(Dataset entries)
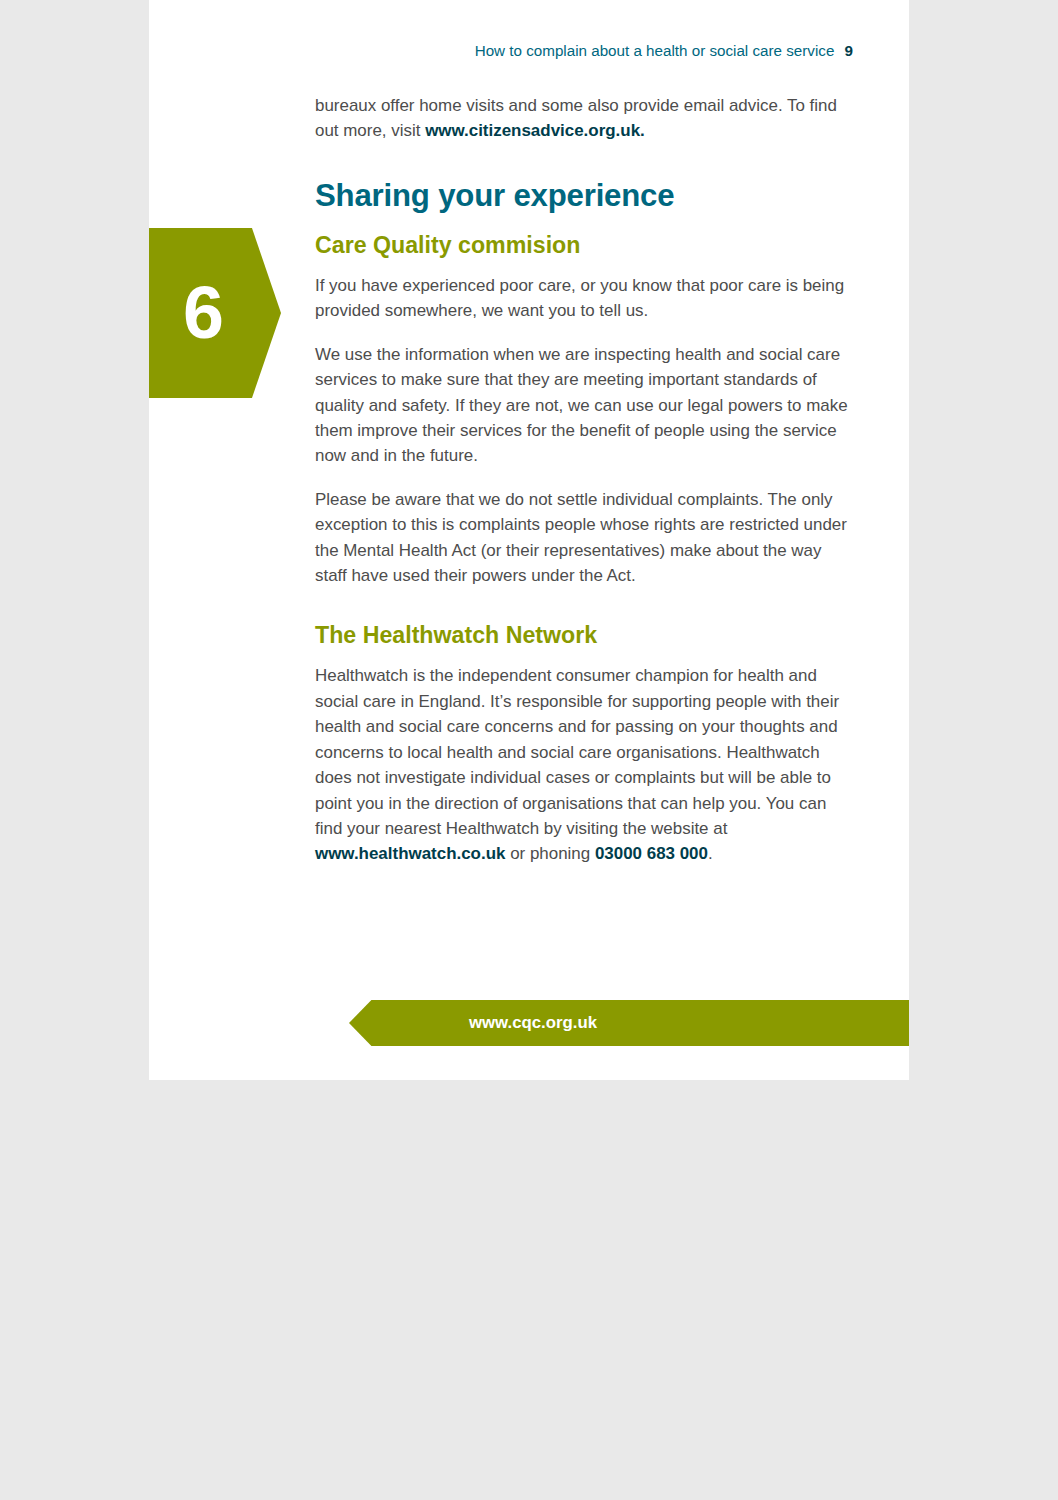How to complain about a health or social care service 9
6
bureaux offer home visits and some also provide email advice. To find out more, visit www.citizensadvice.org.uk.
Sharing your experience
Care Quality commision
If you have experienced poor care, or you know that poor care is being provided somewhere, we want you to tell us.
We use the information when we are inspecting health and social care services to make sure that they are meeting important standards of quality and safety. If they are not, we can use our legal powers to make them improve their services for the benefit of people using the service now and in the future.
Please be aware that we do not settle individual complaints. The only exception to this is complaints people whose rights are restricted under the Mental Health Act (or their representatives) make about the way staff have used their powers under the Act.
The Healthwatch Network
Healthwatch is the independent consumer champion for health and social care in England. It’s responsible for supporting people with their health and social care concerns and for passing on your thoughts and concerns to local health and social care organisations. Healthwatch does not investigate individual cases or complaints but will be able to point you in the direction of organisations that can help you. You can find your nearest Healthwatch by visiting the website at www.healthwatch.co.uk or phoning 03000 683 000.
www.cqc.org.uk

Your assignment: For each line in the data that contains the string "their", give a copy of that line.

Solution below:
We use the information when we are inspecting health and social care services to make sure that they are meeting important standards of quality and safety. If they are not, we can use our legal powers to make them improve their services for the benefit of people using the service now and in the future.
Please be aware that we do not settle individual complaints. The only exception to this is complaints people whose rights are restricted under the Mental Health Act (or their representatives) make about the way staff have used their powers under the Act.
Healthwatch is the independent consumer champion for health and social care in England. It’s responsible for supporting people with their health and social care concerns and for passing on your thoughts and concerns to local health and social care organisations. Healthwatch does not investigate individual cases or complaints but will be able to point you in the direction of organisations that can help you. You can find your nearest Healthwatch by visiting the website at www.healthwatch.co.uk or phoning 03000 683 000.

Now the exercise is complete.